Facebook Inc. (FB) climbed 5.4 percent after Chief Executive Officer Mark Zuckerberg said he’s addressing the missteps that have made it hard to reap the benefits of mobile advertising. Apple Inc. (AAPL) gained 0.5 percent before the company introduces its redesigned iPhone later today.
The S&P 500 added 0.4 percent to 1,438.81 at 9:40 a.m. in New York, surpassing the highest close since 2008 set last week. The Dow Jones Industrial Average gained 43.80 points, or 0.3 percent, to 13,367.16 today. Trading in S&P 500 companies was up 32 percent from the 30-day average at this time of day.
“It’s the removal of yet another potential negative,” John Manley, who helps oversee about $204 billion as chief equity strategist for Wells Fargo Advantage Funds in New York, said in a telephone interview. “The Europeans are making enormous progress.”
Germany’s Federal Constitutional Court dismissed motions that sought to stop the government from contributing to the rescue facility known as the European Stability Mechanism. The legal challenge delayed efforts by Chancellor Angela Merkel and other euro-area policy makers to stem the region’s debt crisis. The judges ruled that parliament must approve any increase of the country’s 190 billion euros ($245 billion) of liabilities.

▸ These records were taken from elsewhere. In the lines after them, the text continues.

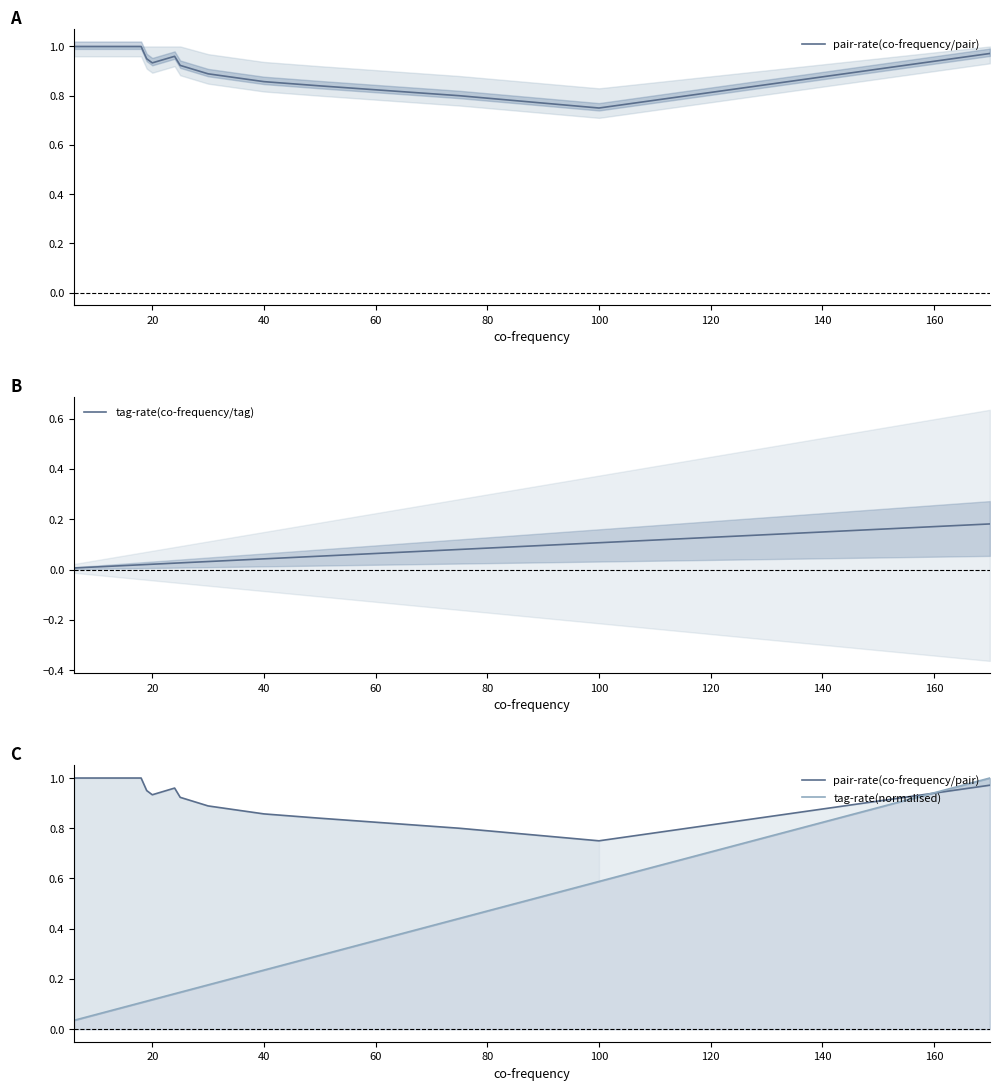

How many times do tag-rate(normalised) and pair-rate(co-frequency/pair) cross each other?

1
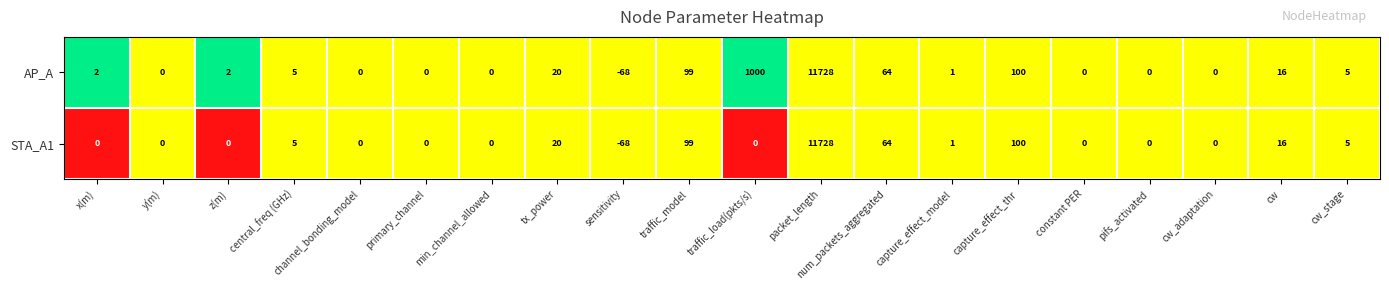

What is the sum of all AP_A values?

12974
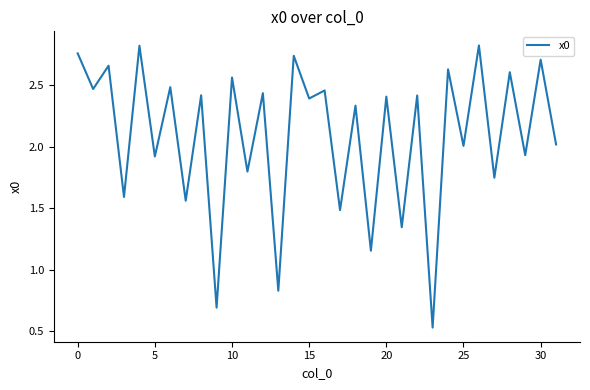

Which label corresponds to the smallest value in the chart?

23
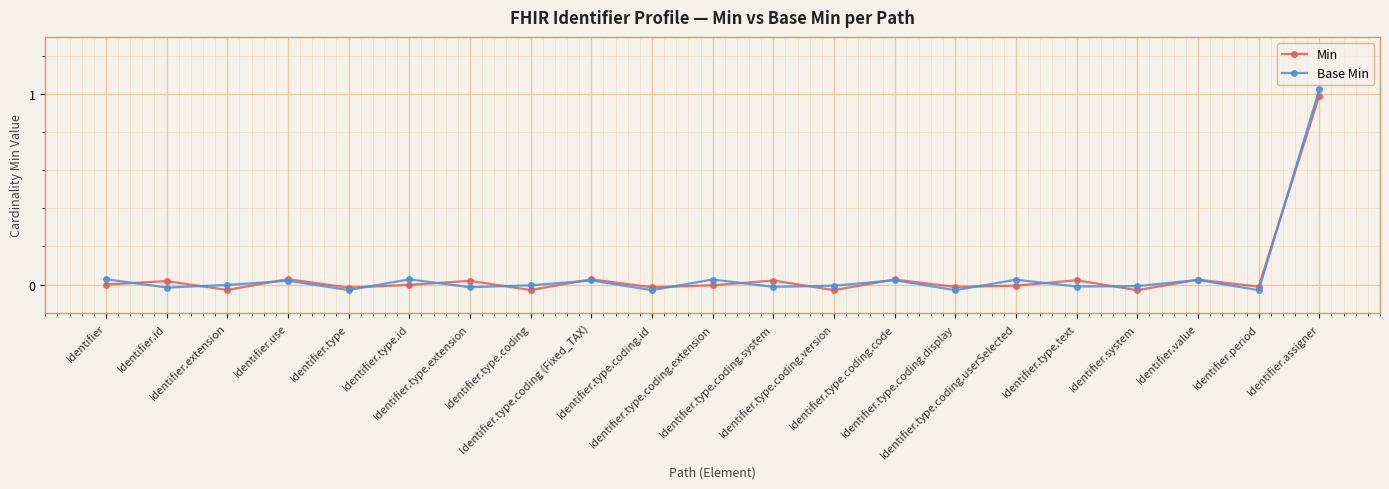

Which series has the widest spread of values?

Base Min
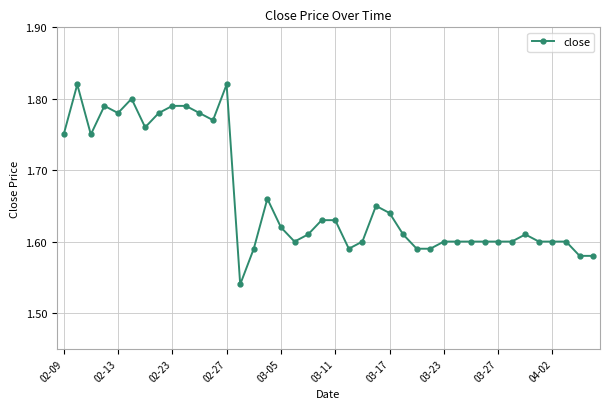

How many lines are shown in the chart?

1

In the U.S., the Federal Reserve begins a two-day meeting today amid speculation policy makers will provide more stimulus. The central bank will probably announce a third round of bond purchases tomorrow, according to almost two-thirds of economists in a Bloomberg survey. The central bank will also likely commit to hold interest rates close to zero into 2015, the survey showed.
Chairman Ben S. Bernanke and his colleagues on the Federal Open Market Committee will opt for further quantitative easing to support an economy that grew at less than 2 percent in the second quarter, according to economists. The unemployment rate has remained above 8 percent for 43 consecutive months. Stocks have rallied on expectations of easing by the central bank. Since Aug. 1, the S&P 500 has climbed 4.6 percent.
Facebook, the world’s largest social-networking website, rose 5.4 percent to $20.48 after Zuckerberg said yesterday at the TechCrunch Disrupt conference in San Francisco that the company should generate more revenue from mobile devices than from desktop computers.
The remarks helped allay concerns over Facebook’s ability to generate sales from users who increasingly socialize over handheld devices. The stock had plunged 49 percent since the May 17 IPO amid signs of slowing growth and executives’ silence over plans to turn the tide.
Zynga Inc. (ZNGA) jumped 3.9 percent to $2.90 after Zuckerberg also said business with the largest maker of social games is strong.
Apple added 0.5 percent to $664.14. The world’s most valuable company (AAPL) has scheduled a product event for 10 a.m. in San Francisco today, where analysts expect it to unveil its next iPhone version.